What to work on: Copy out every line of the data below word for word, but leave the pictures out of your answer.

+++ Information shown

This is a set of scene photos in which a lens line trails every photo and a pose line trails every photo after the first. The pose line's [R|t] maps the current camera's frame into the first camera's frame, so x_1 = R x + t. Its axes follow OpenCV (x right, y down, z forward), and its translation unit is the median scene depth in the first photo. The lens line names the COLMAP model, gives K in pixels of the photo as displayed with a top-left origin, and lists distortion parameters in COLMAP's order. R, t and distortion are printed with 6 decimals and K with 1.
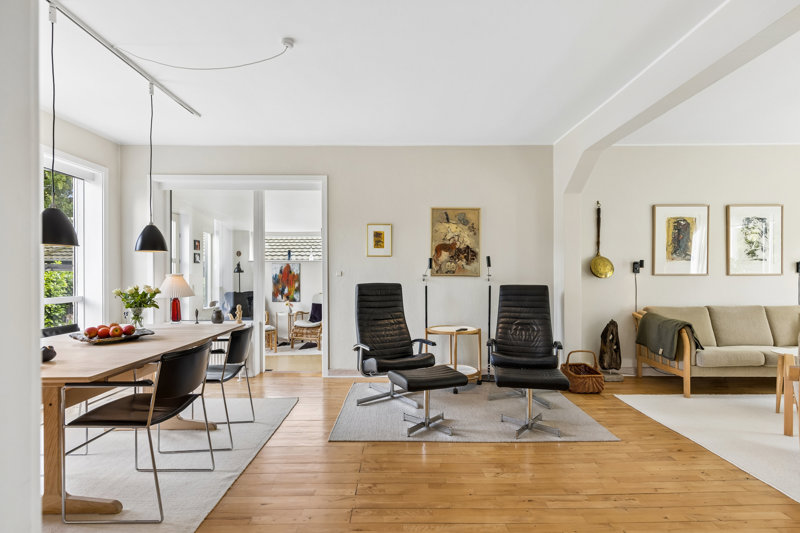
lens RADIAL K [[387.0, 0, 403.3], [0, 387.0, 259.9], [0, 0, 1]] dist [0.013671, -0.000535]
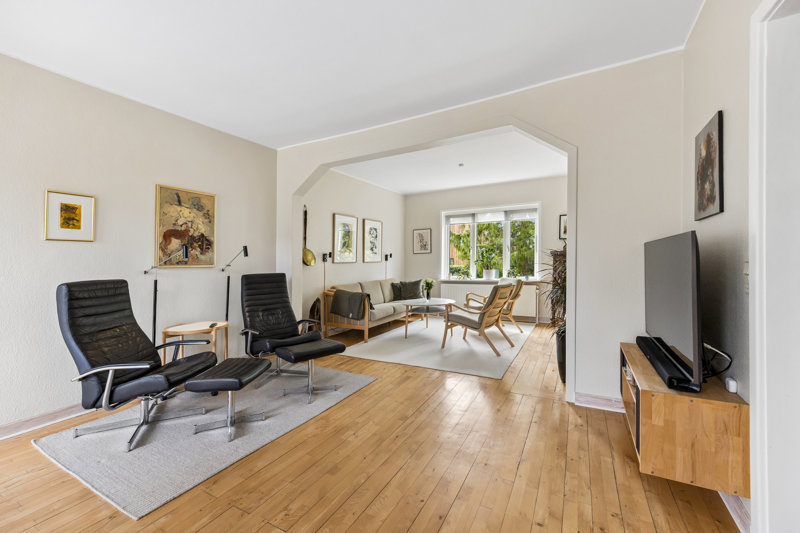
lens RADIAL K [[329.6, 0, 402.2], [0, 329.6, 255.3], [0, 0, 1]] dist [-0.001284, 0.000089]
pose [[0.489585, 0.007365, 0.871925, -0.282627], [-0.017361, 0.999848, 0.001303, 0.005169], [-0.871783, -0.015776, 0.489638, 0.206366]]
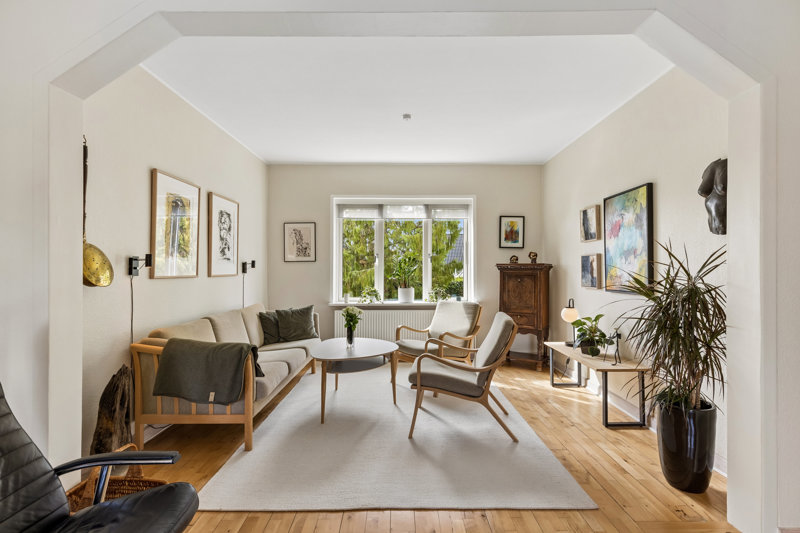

++++++

Expected output:
This is a set of scene photos in which a lens line trails every photo and a pose line trails every photo after the first. The pose line's [R|t] maps the current camera's frame into the first camera's frame, so x_1 = R x + t. Its axes follow OpenCV (x right, y down, z forward), and its translation unit is the median scene depth in the first photo. The lens line names the COLMAP model, gives K in pixels of the photo as displayed with a top-left origin, and lists distortion parameters in COLMAP's order. R, t and distortion are printed with 6 decimals and K with 1.
lens RADIAL K [[387.0, 0, 403.3], [0, 387.0, 259.9], [0, 0, 1]] dist [0.013671, -0.000535]
lens RADIAL K [[329.6, 0, 402.2], [0, 329.6, 255.3], [0, 0, 1]] dist [-0.001284, 0.000089]
pose [[0.489585, 0.007365, 0.871925, -0.282627], [-0.017361, 0.999848, 0.001303, 0.005169], [-0.871783, -0.015776, 0.489638, 0.206366]]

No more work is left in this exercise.